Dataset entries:
= Beginning of Section =

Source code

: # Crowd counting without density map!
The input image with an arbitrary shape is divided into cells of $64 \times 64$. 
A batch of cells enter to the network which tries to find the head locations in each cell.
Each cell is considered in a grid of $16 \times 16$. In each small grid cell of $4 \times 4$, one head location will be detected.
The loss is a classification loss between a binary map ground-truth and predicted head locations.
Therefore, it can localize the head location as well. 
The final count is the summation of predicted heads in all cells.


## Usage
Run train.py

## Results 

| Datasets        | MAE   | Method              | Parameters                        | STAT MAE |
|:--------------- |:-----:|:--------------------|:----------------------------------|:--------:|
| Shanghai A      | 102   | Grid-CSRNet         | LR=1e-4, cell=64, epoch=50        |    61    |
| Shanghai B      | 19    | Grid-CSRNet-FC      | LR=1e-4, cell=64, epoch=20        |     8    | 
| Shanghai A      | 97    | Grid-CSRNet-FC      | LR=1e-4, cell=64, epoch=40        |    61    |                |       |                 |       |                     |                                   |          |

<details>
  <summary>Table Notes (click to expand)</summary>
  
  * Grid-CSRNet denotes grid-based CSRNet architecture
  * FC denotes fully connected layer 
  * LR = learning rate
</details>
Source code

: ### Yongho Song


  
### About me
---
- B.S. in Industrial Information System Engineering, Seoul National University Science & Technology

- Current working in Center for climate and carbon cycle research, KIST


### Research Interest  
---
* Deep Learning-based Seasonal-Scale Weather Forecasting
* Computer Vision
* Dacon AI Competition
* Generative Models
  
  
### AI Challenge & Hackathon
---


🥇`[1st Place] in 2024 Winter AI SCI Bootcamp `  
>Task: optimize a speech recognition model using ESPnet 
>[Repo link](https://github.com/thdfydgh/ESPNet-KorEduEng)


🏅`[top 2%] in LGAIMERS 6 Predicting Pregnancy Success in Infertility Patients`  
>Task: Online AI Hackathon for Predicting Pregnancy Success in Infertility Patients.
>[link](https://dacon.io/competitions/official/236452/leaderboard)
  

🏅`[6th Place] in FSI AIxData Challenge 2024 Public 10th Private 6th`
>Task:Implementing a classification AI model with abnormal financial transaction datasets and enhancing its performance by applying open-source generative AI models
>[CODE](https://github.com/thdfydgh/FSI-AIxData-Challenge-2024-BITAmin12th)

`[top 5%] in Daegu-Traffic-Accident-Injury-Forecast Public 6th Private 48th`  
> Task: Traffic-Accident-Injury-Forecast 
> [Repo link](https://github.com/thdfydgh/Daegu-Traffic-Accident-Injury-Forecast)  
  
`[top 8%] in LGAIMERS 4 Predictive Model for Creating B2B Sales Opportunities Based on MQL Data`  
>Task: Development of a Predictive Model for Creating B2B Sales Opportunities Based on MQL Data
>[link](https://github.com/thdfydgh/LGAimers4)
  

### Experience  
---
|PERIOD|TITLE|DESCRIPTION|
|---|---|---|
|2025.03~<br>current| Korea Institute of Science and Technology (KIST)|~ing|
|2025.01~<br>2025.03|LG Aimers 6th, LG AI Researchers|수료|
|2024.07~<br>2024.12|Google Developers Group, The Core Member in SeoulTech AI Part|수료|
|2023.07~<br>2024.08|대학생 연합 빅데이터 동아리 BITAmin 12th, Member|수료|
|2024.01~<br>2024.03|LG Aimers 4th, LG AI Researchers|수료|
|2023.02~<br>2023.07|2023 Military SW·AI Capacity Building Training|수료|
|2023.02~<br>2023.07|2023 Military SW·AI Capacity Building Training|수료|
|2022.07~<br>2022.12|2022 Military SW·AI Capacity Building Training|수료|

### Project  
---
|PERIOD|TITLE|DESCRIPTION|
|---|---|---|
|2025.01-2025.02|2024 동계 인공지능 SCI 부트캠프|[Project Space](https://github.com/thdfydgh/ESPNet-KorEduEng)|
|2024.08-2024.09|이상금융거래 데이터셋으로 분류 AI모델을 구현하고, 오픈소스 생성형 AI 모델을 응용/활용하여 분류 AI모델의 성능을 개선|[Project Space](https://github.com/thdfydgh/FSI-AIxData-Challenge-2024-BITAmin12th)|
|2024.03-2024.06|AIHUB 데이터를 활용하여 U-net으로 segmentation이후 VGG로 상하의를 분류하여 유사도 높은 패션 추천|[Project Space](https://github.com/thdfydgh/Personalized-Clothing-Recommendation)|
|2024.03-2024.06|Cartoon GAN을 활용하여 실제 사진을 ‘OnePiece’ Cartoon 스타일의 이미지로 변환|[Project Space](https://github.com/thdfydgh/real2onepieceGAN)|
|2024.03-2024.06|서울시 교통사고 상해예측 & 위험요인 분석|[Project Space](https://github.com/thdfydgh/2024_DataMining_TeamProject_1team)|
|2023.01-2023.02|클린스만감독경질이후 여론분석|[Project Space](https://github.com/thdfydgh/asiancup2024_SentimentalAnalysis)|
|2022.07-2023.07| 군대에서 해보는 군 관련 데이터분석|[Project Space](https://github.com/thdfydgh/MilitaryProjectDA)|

= End of Section =

Look over the entries above. Copy every line that contains the word "Place".

▶ _Expected output_:
🥇`[1st Place] in 2024 Winter AI SCI Bootcamp `  
🏅`[6th Place] in FSI AIxData Challenge 2024 Public 10th Private 6th`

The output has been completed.